I'd power the arduino from it's own battery pack. I would use a photocouple to interface the 80v signal to the arduino digital input.

Connecting that directly to 80vdc regardless of the resistors is just asking for trouble.

Hi mrmeval. On other point of view. What do you mean about photocouple ? Do you have a specific component in list to do the job ?

'optocoupler' or 'optoisolator'

This is a good read:- http://en.wikipedia.org/wiki/Opto-isolator

OK/ I don't know if there's people around here, but i try .. I finaly did something like this = I use a voltage divier and a voltage regulator. I use a pull-down resistor, to get 0V on the arduino input when the switch is open. It's quite strange, because, the voltage divider works good, but the regulator gives me less than 5V : 3.6V The Arduino Digital Input understand this 3.6V as an High, so ... it's good for me ... but it's quite strange dont you think ? The regulator is made to give 5V, but not here. Is my circuit not good enought ? Did i forget something ?

Is my circuit not good enought ?

Not good enough you have no input / output capacitors.

The LM7805 draws 8ma of quiescent current (see manufacturer's data sheet) This has to be accounted for in your voltage divider circuit. The net effect is that the regulator is seeing too low an input voltage to permit it to regulate properly. Suggest you lower the main dropper resistor to 10k and see where you go from there.

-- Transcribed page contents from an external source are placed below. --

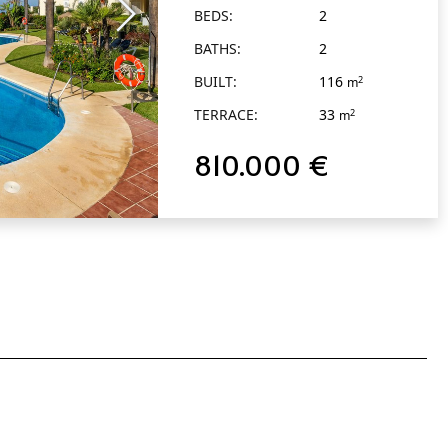
BEDS:
2
BATHS:
2
BUILT:
116
2
m
TERRACE:
33
2
m
810.000 €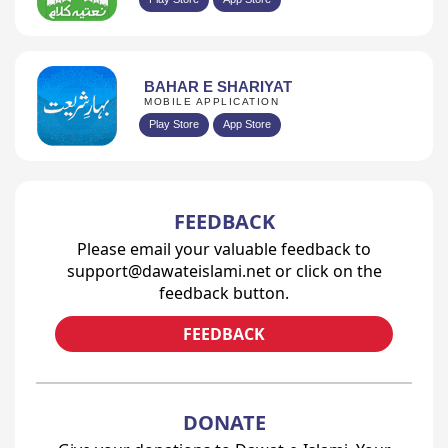
BAHAR E SHARIYAT
MOBILE APPLICATION
Play Store
App Store
FEEDBACK
Please email your valuable feedback to
support@dawateislami.net or click on the
feedback button.
FEEDBACK
DONATE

As mike says, you also need a capacitor in both input and output legs. Suggest 0.1microfarad on output and 0.22 on input (again taken from data sheet)

jack

HI. Thank you for your help.. I didn't know about the capacitors, i saw the schematic on the datasheet but thought it would work without it. Richard, I am just trying to sense if the 80V is here or not. I thought i needed to have a precise 5V and a precise 0V on the Digital input of the Arduino, that's why i use a regulator, and a pull down resistor. Plus, the battery (80V) that we use to trig fireworks, which is the same for the arduino input, will never have 80V in it, but between 70V and 80V (we do a lot of shows before changing the battery) I thought the regulator was an acceptable solution to deal with the non-precise-battery. I thought that giving the regulator something like 11V, it would give me a regulated 5V. Richard, you tell me about a simple 100K resistor in serie. I don't understand what will be the result Voltage after the resistor, how could it be 5V ? How could it deal with the fact that the battery will never have a real 80V output (but something between 70 and 80) The pull down resistor is always usefull right ?

thx

OK. Now i understand , thank you very much for your explanation and the diagram. I tried it this morning , and it works good !!!! Arduino deals with the 80V perfectly. I use a 100KOhms Resistor. Many thanks. There's one more thing... The thing is,.. when the switch is closed the Arduino input gives me 1. But when it is opened, the input gives 10100011010001001... That's why i asked for the pull down resistor ... Do you think there is a way to have a real 0 when switch is opened ?

I just did = 80V (+) ----switch------ R 100K ----- Arduino Input 80V (-) ---------------------------------Arduino Ground

It seams like when the switch is opened, cables until the resistor act like an antenna, and gives me eratic result. I understand that a pull down resistor between the 100K and the arduino input will act like voltage divider ... ::) .. hooh electronic mysteries ...

Yes you need a pull down resistor, use 10K.

It matters not that it forms a voltage divider because that gets trumped by the protection diode which clamps it to +5V.